2011年12月30日発行 1213号

【外務省を人間の鎖で包囲 韓国水曜デモ1000回に連帯】

 1992年1月、韓国の日本軍「慰安婦」被害者がソウルの日本大使館前で始めた水曜デモは 12月14日、1千回を迎えた。これに連帯して日本でも1300人が人間の鎖で外務省を包囲した。

 外務省正門に「日本軍『慰安婦』問題『解決済み論』を乗り越え、日本政府は韓国政府と協議せよ」の横断幕が掲げられ、参加者はプラカードや寄せ書きを手 に庁舎を取り囲んでいく。解決を求める全国の自治体意見書や欧州議会決議などをのぼり旗に記し、国内外の世論の力を外務省に突きつける。12時10分過 ぎ、全員の手がつながり、外務省包囲が完成した。


「早く謝罪しろ」

 主催団体代表の梁澄子(ヤン・チンジャ)さんが「今日は新たな始まり。被害女性が受け入れられる解決策を政府が示すまで、共に闘いましょう」と宣言。糸 数慶子(無所属)、服部良一(社民党)両衆院議員も駆けつけ、「水曜デモ千回の本日までに解決をと迫ってきたが、実現できなかったことをお詫びする。早い 解決のため頑張る」(服部議員)とあいさつした。
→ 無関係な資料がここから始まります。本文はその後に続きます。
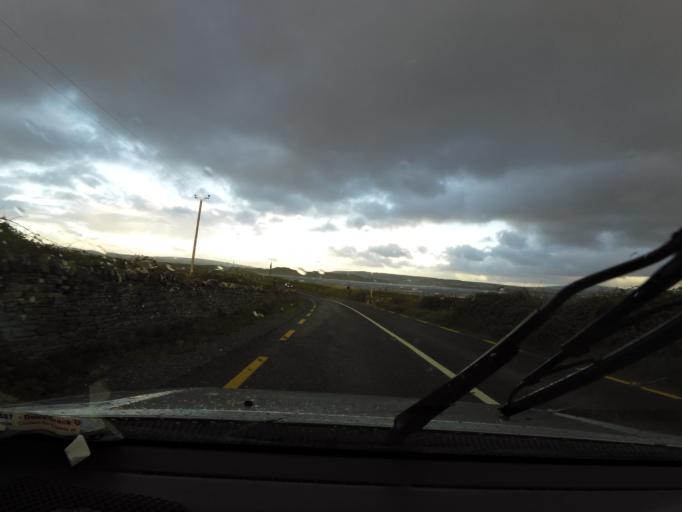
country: IE
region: Munster
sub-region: An Clar
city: Kilrush
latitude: 52.9442
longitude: -9.3731
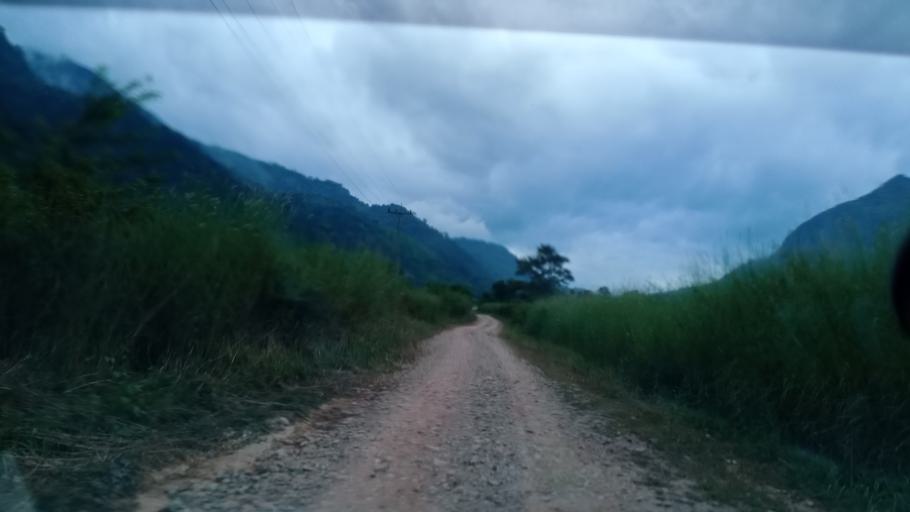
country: TH
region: Changwat Bueng Kan
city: Pak Khat
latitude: 18.7243
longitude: 103.2385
 元在日「慰安婦」裁判原告で3月11日宮城県で被災した宋神道(ソン・シンド)さんが88歳の高齢をおして車いすで参加。「慰安婦にされたことはしっか り解決してくれなければ死んでも死にきれねぇ。早く謝罪しろ。裁判は負けても心は負けねぇ」。拍手と握手攻めを受けながら、外務省を一周した。

予想の倍の参加

 この日、在日特権を許さない市民の会らヘイト・クライム(人種差別犯罪)集団は日の丸を押し立て、「従軍慰安婦はただの戦時売春婦です」など歴史偽造の たわごとを並べ、差別むき出しに「朝鮮人帰れ」と連呼。人間の鎖後、院内集会が開かれた議員会館前にも街宣車を横付けし、参加者を威嚇した。東電前アク ションの園良太さんは「そもそも右翼に国会前での妨害を許すこと自体おかしい」。街宣車に向かって「右翼は帰れ帰れ」と怒りをぶつけた。

 主催団体の戦時性暴力問題連絡協議会の事務局は「人間の鎖に必要な700人の確保に必死だったが、倍近く来てくれて正直びっくり。8月30日の韓国憲法 裁判所の決定を受け、韓国外交通商部は日本外務省に政府間協議を申し入れた。院内集会では、民主党議員らに、申し入れを受け協議に入るよう政府に働きかけ ることを理解してもらうことに意義があった」と話した。